Tissue biopsies are frequently obtained for diagnostic and therapeutic purposes. Typically, a tissue biopsy sample consists of a 5 to 10 micron slice of tissue that is placed on a glass microscope slide using techniques well known in the field of pathology. The tissue sample will typically consist of a variety of different types of cells. Often a pathologist will desire to remove only a small portion of the tissue for further analysis. Before the advent of laser microdissection, pathologists would have to resort to various time-consuming and imprecise microdissection techniques to obtain a sample of the desired region of a biopsy. Laser microdissection provides a simple method for the procurement of selected human cells from a heterogeneous population contained on a typical histopathology biopsy slide. The laser microdissection technique is generally described in the published article: Laser Capture Microdissection, Science, Volume 274, Number 5289, Issue 8, pp 998-1001, published in 1996, incorporated herein by reference, and in the following U.S. Pat. Nos. 5,859,699, 5,985,085, 6,184,973, 6,157,446, 6,215,550, 6,459,779, 6,495,195, 6,512,576 and 6,528,248 all herein incorporated by reference in their entirety.

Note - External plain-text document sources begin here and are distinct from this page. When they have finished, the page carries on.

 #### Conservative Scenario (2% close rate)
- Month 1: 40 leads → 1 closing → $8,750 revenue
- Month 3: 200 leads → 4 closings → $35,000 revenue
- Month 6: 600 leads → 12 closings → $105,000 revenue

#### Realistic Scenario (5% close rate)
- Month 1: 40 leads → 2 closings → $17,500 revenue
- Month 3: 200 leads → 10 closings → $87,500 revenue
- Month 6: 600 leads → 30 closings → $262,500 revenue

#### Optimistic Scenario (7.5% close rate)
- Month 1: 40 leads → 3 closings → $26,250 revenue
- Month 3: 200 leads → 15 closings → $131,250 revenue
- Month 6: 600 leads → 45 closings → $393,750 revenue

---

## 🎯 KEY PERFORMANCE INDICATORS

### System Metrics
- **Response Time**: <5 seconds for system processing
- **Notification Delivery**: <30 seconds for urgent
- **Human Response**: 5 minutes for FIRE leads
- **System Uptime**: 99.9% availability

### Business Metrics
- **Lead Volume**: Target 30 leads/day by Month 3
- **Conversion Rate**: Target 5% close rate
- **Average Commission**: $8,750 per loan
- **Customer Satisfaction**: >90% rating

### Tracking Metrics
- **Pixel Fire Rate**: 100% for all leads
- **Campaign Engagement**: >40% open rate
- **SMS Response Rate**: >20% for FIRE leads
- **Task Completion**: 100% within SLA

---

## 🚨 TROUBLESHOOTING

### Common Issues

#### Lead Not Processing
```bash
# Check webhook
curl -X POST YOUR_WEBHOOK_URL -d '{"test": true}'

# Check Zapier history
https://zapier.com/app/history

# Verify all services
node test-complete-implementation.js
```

Laser microdissection systems generally comprise an inverted microscope fitted with an infrared laser. Tissue samples are mounted on a standard glass slide and a transparent thermoplastic transfer film is placed over the section. This film is often manufactured containing organic dyes that are chosen to selectively absorb in the near infrared region of the spectrum overlapping the emission region of common AlGaAs laser diodes. When the film is exposed to the focused laser beam the exposed region is heated by the laser and melts, adhering to the tissue in the region that was exposed.
The laser melts the film in precise locations which serves to bind the film to a targeted cell or cells. Individual cells or clusters of cells can be targeted by the laser depending on the diameter of light emitted from the laser. Heat generated by the laser is dissipated by the film, thus limiting the damage done to the targeted cells and the components therein. After the targeted cells are bound to the transfer film, isolation and separation of the targeted cells from the sample occur when the film with the adhered targeted cells are removed from the sample. The targeted cells are then extracted for further analysis. The transfer film can be mounted on a transparent cap that fits on a microcentrifuge tube to facilitate extraction.

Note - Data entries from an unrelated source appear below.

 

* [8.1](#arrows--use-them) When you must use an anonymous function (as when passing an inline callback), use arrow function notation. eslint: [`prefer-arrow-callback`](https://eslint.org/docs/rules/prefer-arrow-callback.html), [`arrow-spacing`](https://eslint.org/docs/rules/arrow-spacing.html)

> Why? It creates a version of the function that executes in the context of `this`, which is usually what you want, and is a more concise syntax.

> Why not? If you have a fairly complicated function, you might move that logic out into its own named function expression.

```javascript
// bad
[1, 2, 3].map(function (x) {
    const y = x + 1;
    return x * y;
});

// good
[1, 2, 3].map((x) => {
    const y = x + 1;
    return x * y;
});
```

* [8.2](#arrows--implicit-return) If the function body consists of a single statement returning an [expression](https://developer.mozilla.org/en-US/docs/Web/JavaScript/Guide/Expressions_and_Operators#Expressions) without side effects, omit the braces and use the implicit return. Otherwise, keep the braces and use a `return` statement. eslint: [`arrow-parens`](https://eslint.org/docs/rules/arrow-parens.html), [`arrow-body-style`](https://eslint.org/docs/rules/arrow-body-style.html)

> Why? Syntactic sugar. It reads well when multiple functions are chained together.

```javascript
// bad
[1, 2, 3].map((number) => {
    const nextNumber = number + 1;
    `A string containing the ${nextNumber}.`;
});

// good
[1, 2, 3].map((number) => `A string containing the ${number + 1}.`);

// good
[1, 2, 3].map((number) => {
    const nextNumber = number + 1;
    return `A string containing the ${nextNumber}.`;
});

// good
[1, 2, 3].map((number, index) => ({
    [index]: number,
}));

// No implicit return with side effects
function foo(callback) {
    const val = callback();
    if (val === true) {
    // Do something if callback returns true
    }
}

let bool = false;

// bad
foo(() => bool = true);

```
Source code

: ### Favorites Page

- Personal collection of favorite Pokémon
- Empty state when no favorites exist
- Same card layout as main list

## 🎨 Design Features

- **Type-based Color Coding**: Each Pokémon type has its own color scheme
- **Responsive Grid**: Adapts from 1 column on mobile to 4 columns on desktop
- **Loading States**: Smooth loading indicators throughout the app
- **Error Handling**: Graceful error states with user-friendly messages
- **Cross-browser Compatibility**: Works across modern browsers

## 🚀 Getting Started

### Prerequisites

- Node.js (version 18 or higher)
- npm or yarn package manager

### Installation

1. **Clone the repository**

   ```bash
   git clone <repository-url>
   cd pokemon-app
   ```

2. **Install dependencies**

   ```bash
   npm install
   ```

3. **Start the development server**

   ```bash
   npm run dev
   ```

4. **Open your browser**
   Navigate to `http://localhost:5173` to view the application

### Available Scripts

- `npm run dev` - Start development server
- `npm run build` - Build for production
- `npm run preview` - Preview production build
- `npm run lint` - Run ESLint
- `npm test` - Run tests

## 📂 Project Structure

The following invention is a new method for laser microdissection that solves a number of problems of conventional laser microdissection and provides the ability to capture moisture-containing samples including live cells from cell cultures. As a practical example, this method allows for colonies of cells grown in slightly modified microtiter plates to be culled using a modified laser microdissection process. The invention also provides a method of capturing cells with improved visualization and a means of minimizing non-specific transfer of unwanted cells without the need for non-contact films or methods designed to space the transfer film from the sample.